*ACTIVITY*
The answer must be every line below that holds the word "Phường".

Saved entries:
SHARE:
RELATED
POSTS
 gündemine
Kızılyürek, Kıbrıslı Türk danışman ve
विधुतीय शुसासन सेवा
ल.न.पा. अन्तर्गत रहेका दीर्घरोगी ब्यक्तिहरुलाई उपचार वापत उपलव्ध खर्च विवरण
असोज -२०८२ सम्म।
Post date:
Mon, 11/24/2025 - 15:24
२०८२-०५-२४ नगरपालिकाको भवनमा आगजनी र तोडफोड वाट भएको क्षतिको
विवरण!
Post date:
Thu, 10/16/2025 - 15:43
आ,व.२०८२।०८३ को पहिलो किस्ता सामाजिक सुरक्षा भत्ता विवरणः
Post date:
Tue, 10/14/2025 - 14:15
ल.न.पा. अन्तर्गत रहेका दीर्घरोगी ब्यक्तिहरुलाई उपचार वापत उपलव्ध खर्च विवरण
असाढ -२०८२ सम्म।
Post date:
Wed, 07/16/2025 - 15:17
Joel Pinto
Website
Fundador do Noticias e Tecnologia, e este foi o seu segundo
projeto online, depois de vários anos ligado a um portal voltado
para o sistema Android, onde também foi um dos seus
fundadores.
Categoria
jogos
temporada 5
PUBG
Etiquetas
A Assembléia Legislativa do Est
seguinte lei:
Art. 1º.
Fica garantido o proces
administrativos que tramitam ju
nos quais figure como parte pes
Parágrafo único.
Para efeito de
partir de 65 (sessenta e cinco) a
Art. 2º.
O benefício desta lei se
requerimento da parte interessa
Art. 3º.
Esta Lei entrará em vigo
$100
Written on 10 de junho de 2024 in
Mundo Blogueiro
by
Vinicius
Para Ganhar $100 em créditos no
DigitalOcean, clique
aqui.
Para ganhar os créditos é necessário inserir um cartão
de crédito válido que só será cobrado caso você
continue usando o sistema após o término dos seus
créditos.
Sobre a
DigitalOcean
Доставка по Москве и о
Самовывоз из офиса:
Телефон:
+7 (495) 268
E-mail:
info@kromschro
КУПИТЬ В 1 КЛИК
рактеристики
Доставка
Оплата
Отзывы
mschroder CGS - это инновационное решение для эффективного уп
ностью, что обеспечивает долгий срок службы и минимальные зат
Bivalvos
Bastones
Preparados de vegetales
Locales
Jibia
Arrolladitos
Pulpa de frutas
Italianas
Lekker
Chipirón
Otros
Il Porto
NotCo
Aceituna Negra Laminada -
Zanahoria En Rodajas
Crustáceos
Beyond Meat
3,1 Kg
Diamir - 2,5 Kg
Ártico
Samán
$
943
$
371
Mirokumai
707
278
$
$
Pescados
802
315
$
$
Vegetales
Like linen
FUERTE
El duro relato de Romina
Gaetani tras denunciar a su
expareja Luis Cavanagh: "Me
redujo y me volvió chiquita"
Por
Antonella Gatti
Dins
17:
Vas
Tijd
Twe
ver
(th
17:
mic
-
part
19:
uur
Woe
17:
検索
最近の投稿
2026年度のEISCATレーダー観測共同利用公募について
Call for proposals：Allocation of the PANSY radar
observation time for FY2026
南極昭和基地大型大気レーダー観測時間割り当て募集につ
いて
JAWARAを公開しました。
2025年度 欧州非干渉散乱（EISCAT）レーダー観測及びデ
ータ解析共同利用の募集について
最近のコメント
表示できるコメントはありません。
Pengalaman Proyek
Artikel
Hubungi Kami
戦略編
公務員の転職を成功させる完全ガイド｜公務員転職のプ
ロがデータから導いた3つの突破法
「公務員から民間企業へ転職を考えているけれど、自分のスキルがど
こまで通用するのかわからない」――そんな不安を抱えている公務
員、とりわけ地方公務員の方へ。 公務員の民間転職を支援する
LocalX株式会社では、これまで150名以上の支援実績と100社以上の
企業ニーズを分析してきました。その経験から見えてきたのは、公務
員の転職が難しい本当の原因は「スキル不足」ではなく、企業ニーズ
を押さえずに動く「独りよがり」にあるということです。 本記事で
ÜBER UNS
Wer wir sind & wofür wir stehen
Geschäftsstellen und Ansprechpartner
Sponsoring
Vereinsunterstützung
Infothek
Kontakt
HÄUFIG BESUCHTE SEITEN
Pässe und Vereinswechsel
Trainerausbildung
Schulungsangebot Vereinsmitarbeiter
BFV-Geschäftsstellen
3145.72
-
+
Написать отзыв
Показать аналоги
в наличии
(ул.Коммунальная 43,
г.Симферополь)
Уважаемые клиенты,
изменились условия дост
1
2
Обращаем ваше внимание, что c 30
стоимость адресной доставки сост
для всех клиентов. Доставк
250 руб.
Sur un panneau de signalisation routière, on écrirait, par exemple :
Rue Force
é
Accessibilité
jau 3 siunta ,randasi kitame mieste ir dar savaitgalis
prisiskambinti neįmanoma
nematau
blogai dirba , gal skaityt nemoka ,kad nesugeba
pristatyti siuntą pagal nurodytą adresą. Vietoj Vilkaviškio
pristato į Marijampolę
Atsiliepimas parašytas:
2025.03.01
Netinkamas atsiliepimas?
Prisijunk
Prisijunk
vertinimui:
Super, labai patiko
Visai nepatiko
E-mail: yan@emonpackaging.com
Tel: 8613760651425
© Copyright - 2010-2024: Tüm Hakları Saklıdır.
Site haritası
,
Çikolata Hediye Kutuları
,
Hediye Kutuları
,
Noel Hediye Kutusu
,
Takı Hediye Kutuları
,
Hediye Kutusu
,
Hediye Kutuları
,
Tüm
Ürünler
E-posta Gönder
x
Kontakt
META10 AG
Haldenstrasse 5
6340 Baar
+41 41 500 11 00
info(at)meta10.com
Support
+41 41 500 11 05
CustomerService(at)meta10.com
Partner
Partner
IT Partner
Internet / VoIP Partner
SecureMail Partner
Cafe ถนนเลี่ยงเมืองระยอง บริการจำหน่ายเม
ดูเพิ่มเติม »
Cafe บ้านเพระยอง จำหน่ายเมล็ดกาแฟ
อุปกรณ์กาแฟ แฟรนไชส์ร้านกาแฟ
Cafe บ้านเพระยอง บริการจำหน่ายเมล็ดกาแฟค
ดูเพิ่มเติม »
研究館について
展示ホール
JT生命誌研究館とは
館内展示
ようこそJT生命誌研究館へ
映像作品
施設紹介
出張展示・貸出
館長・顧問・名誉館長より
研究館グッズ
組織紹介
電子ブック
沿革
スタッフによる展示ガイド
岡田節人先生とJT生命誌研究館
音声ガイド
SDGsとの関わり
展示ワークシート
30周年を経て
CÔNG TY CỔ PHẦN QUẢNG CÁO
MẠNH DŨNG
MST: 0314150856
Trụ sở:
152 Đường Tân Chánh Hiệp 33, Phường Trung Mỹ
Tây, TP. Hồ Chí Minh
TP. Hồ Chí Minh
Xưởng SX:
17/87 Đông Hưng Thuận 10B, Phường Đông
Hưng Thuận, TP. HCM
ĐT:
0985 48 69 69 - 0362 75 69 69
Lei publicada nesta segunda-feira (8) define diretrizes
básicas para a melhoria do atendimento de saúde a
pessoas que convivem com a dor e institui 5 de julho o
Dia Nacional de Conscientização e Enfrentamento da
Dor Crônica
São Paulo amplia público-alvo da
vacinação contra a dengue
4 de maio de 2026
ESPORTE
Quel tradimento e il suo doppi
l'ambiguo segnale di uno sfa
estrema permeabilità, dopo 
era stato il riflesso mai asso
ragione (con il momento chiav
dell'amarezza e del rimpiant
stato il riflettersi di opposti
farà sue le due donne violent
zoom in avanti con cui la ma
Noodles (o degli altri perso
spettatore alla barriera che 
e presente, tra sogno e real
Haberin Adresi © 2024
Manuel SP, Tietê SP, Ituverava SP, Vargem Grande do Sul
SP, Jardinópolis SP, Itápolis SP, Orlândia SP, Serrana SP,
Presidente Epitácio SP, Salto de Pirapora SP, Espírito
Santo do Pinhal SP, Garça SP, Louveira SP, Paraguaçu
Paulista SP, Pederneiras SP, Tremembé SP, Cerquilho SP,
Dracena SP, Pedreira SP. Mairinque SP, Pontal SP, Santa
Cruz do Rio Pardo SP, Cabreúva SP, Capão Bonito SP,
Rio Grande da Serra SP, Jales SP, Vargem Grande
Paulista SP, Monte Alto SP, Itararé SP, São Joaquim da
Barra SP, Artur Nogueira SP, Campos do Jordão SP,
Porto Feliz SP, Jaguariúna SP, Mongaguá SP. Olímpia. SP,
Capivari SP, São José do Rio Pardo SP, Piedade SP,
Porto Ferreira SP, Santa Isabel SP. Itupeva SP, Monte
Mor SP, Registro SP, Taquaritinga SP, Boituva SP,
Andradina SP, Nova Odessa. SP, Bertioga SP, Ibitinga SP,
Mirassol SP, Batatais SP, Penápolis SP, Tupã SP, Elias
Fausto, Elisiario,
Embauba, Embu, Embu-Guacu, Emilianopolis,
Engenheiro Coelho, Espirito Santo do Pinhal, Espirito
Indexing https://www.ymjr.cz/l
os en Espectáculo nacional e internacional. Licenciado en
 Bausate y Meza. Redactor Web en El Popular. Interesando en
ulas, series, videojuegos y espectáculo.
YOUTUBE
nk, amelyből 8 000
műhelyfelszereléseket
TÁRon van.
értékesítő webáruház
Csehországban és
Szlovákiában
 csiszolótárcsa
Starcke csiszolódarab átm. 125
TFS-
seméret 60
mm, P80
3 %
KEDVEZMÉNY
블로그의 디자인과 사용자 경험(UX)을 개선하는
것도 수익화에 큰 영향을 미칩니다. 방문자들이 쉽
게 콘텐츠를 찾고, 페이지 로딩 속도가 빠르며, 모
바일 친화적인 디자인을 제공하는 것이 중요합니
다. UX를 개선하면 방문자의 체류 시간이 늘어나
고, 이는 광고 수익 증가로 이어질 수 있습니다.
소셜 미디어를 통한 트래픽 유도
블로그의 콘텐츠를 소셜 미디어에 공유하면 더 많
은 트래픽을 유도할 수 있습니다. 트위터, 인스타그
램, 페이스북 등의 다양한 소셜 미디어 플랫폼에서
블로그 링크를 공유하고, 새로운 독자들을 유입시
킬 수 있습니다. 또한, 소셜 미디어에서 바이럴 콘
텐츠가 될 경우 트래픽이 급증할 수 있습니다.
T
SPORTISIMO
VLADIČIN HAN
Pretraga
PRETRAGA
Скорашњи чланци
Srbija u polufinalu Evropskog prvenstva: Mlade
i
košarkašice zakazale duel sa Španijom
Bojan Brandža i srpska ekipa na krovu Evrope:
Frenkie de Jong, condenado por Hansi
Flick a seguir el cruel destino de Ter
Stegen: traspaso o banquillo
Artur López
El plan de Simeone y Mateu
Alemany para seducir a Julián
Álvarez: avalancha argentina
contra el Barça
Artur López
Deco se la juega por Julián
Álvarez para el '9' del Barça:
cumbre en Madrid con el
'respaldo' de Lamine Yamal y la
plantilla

*ANSWER BELOW*
152 Đường Tân Chánh Hiệp 33, Phường Trung Mỹ
17/87 Đông Hưng Thuận 10B, Phường Đông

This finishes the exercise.